I don't think it would be terribly problematic. "People in the future should get exactly what we currently would want them to get if we were perfectly wise and knew their values and circumstances" seems like a pretty good rule. It is, after all, what we want.

My default answer to that is "all people alive at the time that the singularity occurs", although you pointed out a possible drawback to that (it incentivizes people to create more people with values similar to their own) in our previous discussion.

And also incentivizes people to kill people with values dissimilar to their own!

I don't think it would be terribly problematic. "People in the future should get exactly what we currently would want them to get if we were perfectly wise and knew their values and circumstances" seems like a pretty good rule. It is, after all, what we want.

Fair enough. Hmm.

And also incentivizes people to kill people with values dissimilar to their own!

That's a pretty good nail in the coffin. Maybe all people alive at the time of your comment. Or at any point in some interval containing that time, possibly including up to the time the singularity occurs. Although again, these are crude guesses, not final suggestions. This might be a good question to think more about.

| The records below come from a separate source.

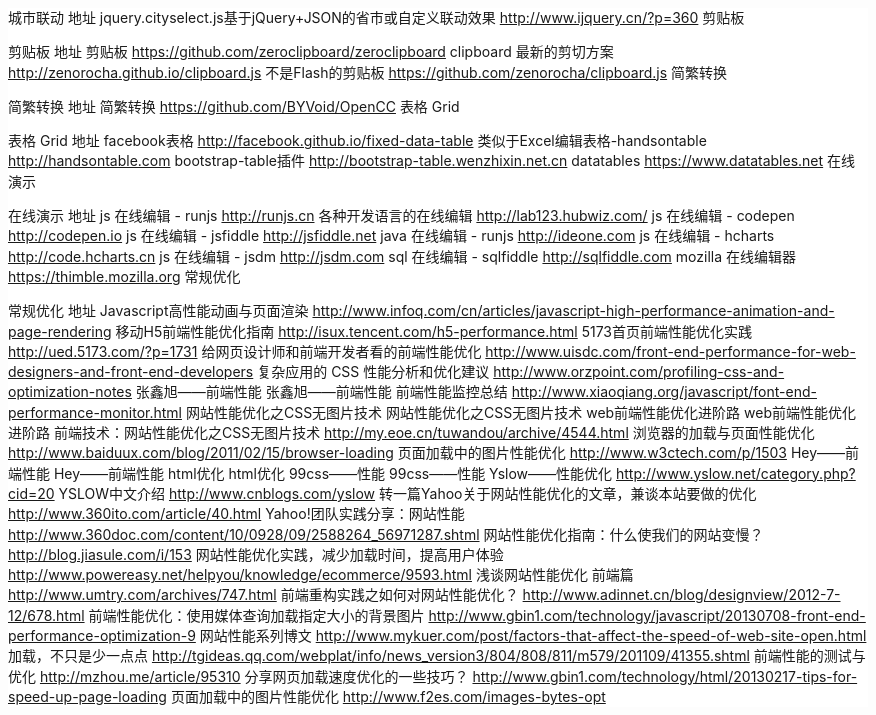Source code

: 城市联动 地址
jquery.cityselect.js基于jQuery+JSON的省市或自定义联动效果 http://www.ijquery.cn/?p=360
剪贴板

剪贴板 地址
剪贴板 https://github.com/zeroclipboard/zeroclipboard
clipboard 最新的剪切方案 http://zenorocha.github.io/clipboard.js
不是Flash的剪贴板 https://github.com/zenorocha/clipboard.js
简繁转换

简繁转换 地址
简繁转换 https://github.com/BYVoid/OpenCC
表格 Grid

表格 Grid 地址
facebook表格 http://facebook.github.io/fixed-data-table
类似于Excel编辑表格-handsontable http://handsontable.com
bootstrap-table插件 http://bootstrap-table.wenzhixin.net.cn
datatables https://www.datatables.net
在线演示

在线演示 地址
js 在线编辑 - runjs http://runjs.cn
各种开发语言的在线编辑 http://lab123.hubwiz.com/
js 在线编辑 - codepen http://codepen.io
js 在线编辑 - jsfiddle http://jsfiddle.net
java 在线编辑 - runjs http://ideone.com
js 在线编辑 - hcharts http://code.hcharts.cn
js 在线编辑 - jsdm http://jsdm.com
sql 在线编辑 - sqlfiddle http://sqlfiddle.com
mozilla 在线编辑器 https://thimble.mozilla.org
常规优化

常规优化 地址
Javascript高性能动画与页面渲染 http://www.infoq.com/cn/articles/javascript-high-performance-animation-and-page-rendering
移动H5前端性能优化指南 http://isux.tencent.com/h5-performance.html
5173首页前端性能优化实践 http://ued.5173.com/?p=1731
给网页设计师和前端开发者看的前端性能优化 http://www.uisdc.com/front-end-performance-for-web-designers-and-front-end-developers
复杂应用的 CSS 性能分析和优化建议 http://www.orzpoint.com/profiling-css-and-optimization-notes
张鑫旭——前端性能 张鑫旭——前端性能
前端性能监控总结 http://www.xiaoqiang.org/javascript/font-end-performance-monitor.html
网站性能优化之CSS无图片技术 网站性能优化之CSS无图片技术
web前端性能优化进阶路 web前端性能优化进阶路
前端技术：网站性能优化之CSS无图片技术 http://my.eoe.cn/tuwandou/archive/4544.html
浏览器的加载与页面性能优化 http://www.baiduux.com/blog/2011/02/15/browser-loading
页面加载中的图片性能优化 http://www.w3ctech.com/p/1503
Hey——前端性能 Hey——前端性能
html优化 html优化
99css——性能 99css——性能
Yslow——性能优化 http://www.yslow.net/category.php?cid=20
YSLOW中文介绍 http://www.cnblogs.com/yslow
转一篇Yahoo关于网站性能优化的文章，兼谈本站要做的优化 http://www.360ito.com/article/40.html
Yahoo!团队实践分享：网站性能 http://www.360doc.com/content/10/0928/09/2588264_56971287.shtml
网站性能优化指南：什么使我们的网站变慢？ http://blog.jiasule.com/i/153
网站性能优化实践，减少加载时间，提高用户体验 http://www.powereasy.net/helpyou/knowledge/ecommerce/9593.html
浅谈网站性能优化 前端篇 http://www.umtry.com/archives/747.html
前端重构实践之如何对网站性能优化？ http://www.adinnet.cn/blog/designview/2012-7-12/678.html
前端性能优化：使用媒体查询加载指定大小的背景图片 http://www.gbin1.com/technology/javascript/20130708-front-end-performance-optimization-9
网站性能系列博文 http://www.mykuer.com/post/factors-that-affect-the-speed-of-web-site-open.html
加载，不只是少一点点 http://tgideas.qq.com/webplat/info/news_version3/804/808/811/m579/201109/41355.shtml
前端性能的测试与优化 http://mzhou.me/article/95310
分享网页加载速度优化的一些技巧？ http://www.gbin1.com/technology/html/20130217-tips-for-speed-up-page-loading
页面加载中的图片性能优化 http://www.f2es.com/images-bytes-opt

That's a pretty good nail in the coffin.

It's not as bad as it sounds. Both arguments are also arguments against democracy, but I don't think they're knockdown arguments against democracy (although the general point that democracy can be gamed by brainwashing enough people is good to keep in mind, and I think is a point that Moldbug, for example, is quite preoccupied with). For example, killing people doesn't appear to be a viable strategy for gaining control of the United States at the moment. Although the killing-people strategy in the FAI case might look more like "the US decides to nuke Russia immediately before the singularity occurs."

For example, killing people doesn't appear to be a viable strategy for gaining control of the United States at the moment.

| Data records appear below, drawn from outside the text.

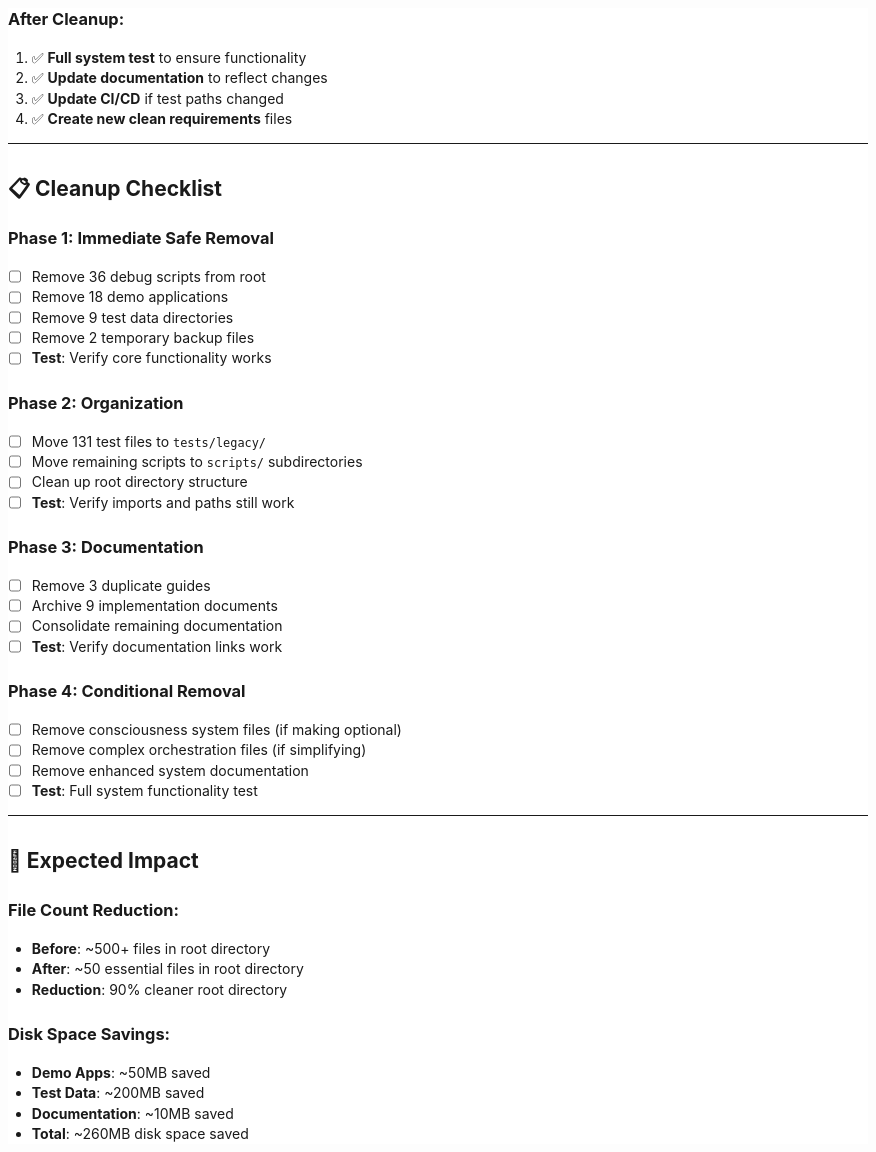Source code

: ### **After Cleanup:**
1. ✅ **Full system test** to ensure functionality
2. ✅ **Update documentation** to reflect changes
3. ✅ **Update CI/CD** if test paths changed
4. ✅ **Create new clean requirements** files

---

## 📋 **Cleanup Checklist**

### **Phase 1: Immediate Safe Removal**
- [ ] Remove 36 debug scripts from root
- [ ] Remove 18 demo applications
- [ ] Remove 9 test data directories
- [ ] Remove 2 temporary backup files
- [ ] **Test**: Verify core functionality works

### **Phase 2: Organization**
- [ ] Move 131 test files to `tests/legacy/`
- [ ] Move remaining scripts to `scripts/` subdirectories
- [ ] Clean up root directory structure
- [ ] **Test**: Verify imports and paths still work

### **Phase 3: Documentation**
- [ ] Remove 3 duplicate guides
- [ ] Archive 9 implementation documents
- [ ] Consolidate remaining documentation
- [ ] **Test**: Verify documentation links work

### **Phase 4: Conditional Removal**
- [ ] Remove consciousness system files (if making optional)
- [ ] Remove complex orchestration files (if simplifying)
- [ ] Remove enhanced system documentation
- [ ] **Test**: Full system functionality test

---

## 🎯 **Expected Impact**

### **File Count Reduction:**
- **Before**: ~500+ files in root directory
- **After**: ~50 essential files in root directory
- **Reduction**: 90% cleaner root directory

### **Disk Space Savings:**
- **Demo Apps**: ~50MB saved
- **Test Data**: ~200MB saved
- **Documentation**: ~10MB saved
- **Total**: ~260MB disk space saved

Perhaps not, but it might help maintain control of the USG insofar as popularity increases the chances of reelection and killing (certain) people increases popularity.

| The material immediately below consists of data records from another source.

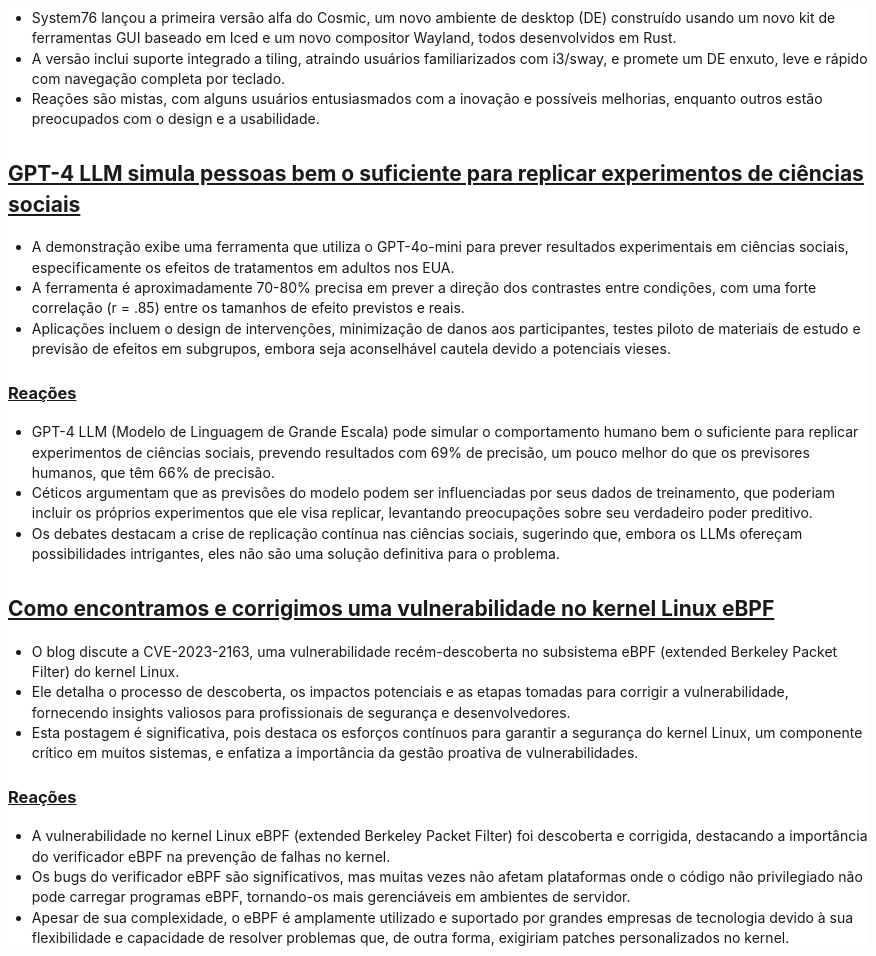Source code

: - System76 lançou a primeira versão alfa do Cosmic, um novo ambiente de desktop (DE) construído usando um novo kit de ferramentas GUI baseado em Iced e um novo compositor Wayland, todos desenvolvidos em Rust.
- A versão inclui suporte integrado a tiling, atraindo usuários familiarizados com i3/sway, e promete um DE enxuto, leve e rápido com navegação completa por teclado.
- Reações são mistas, com alguns usuários entusiasmados com a inovação e possíveis melhorias, enquanto outros estão preocupados com o design e a usabilidade.

## [GPT-4 LLM simula pessoas bem o suficiente para replicar experimentos de ciências sociais](https://www.treatmenteffect.app/)

- A demonstração exibe uma ferramenta que utiliza o GPT-4o-mini para prever resultados experimentais em ciências sociais, especificamente os efeitos de tratamentos em adultos nos EUA.
- A ferramenta é aproximadamente 70-80% precisa em prever a direção dos contrastes entre condições, com uma forte correlação (r = .85) entre os tamanhos de efeito previstos e reais.
- Aplicações incluem o design de intervenções, minimização de danos aos participantes, testes piloto de materiais de estudo e previsão de efeitos em subgrupos, embora seja aconselhável cautela devido a potenciais vieses.

### [Reações](https://news.ycombinator.com/item?id=41185783)

- GPT-4 LLM (Modelo de Linguagem de Grande Escala) pode simular o comportamento humano bem o suficiente para replicar experimentos de ciências sociais, prevendo resultados com 69% de precisão, um pouco melhor do que os previsores humanos, que têm 66% de precisão.
- Céticos argumentam que as previsões do modelo podem ser influenciadas por seus dados de treinamento, que poderiam incluir os próprios experimentos que ele visa replicar, levantando preocupações sobre seu verdadeiro poder preditivo.
- Os debates destacam a crise de replicação contínua nas ciências sociais, sugerindo que, embora os LLMs ofereçam possibilidades intrigantes, eles não são uma solução definitiva para o problema.

## [Como encontramos e corrigimos uma vulnerabilidade no kernel Linux eBPF](https://bughunters.google.com/blog/6303226026131456/a-deep-dive-into-cve-2023-2163-how-we-found-and-fixed-an-ebpf-linux-kernel-vulnerability)

- O blog discute a CVE-2023-2163, uma vulnerabilidade recém-descoberta no subsistema eBPF (extended Berkeley Packet Filter) do kernel Linux.
- Ele detalha o processo de descoberta, os impactos potenciais e as etapas tomadas para corrigir a vulnerabilidade, fornecendo insights valiosos para profissionais de segurança e desenvolvedores.
- Esta postagem é significativa, pois destaca os esforços contínuos para garantir a segurança do kernel Linux, um componente crítico em muitos sistemas, e enfatiza a importância da gestão proativa de vulnerabilidades.

### [Reações](https://news.ycombinator.com/item?id=41189971)

- A vulnerabilidade no kernel Linux eBPF (extended Berkeley Packet Filter) foi descoberta e corrigida, destacando a importância do verificador eBPF na prevenção de falhas no kernel.
- Os bugs do verificador eBPF são significativos, mas muitas vezes não afetam plataformas onde o código não privilegiado não pode carregar programas eBPF, tornando-os mais gerenciáveis em ambientes de servidor.
- Apesar de sua complexidade, o eBPF é amplamente utilizado e suportado por grandes empresas de tecnologia devido à sua flexibilidade e capacidade de resolver problemas que, de outra forma, exigiriam patches personalizados no kernel.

A Friendly AI would have to be able to aggregate each person's preferences into one utility function. The most straightforward and obvious way to do this is to agree on some way to normalize each individual's utility function, and then add them up. But many people don't like this, usually for reasons involving utility monsters.

I should think most of those who don't like it do so because their values would be better represented by other approaches. A lot of those involved in the issue think they deserve more than a on-in-seven-billionth share of the future - and so pursue approaches that will help to deliver them that. This probably includes most of those with the skills to create such a future, and most of those with the resources to help fund them.

They could just insist on a normalization scheme that is blatantly biased in favor of their utility function. In a theoretical sense, this doesn't cause a problem, since there is no objective way to define an unbiased normalization anyway. (of course, if everyone insisted on biasing the normalization in their favor, there would be a problem)

I think most of those involved realise that such projects tend to be team efforts - and therefore some compromises over values will be necessary. Anyway, I think this is the main difficulty for utilitarians: most people are not remotely like utilitarians - and so don't buy into their bizarre ideas about what the future should be like.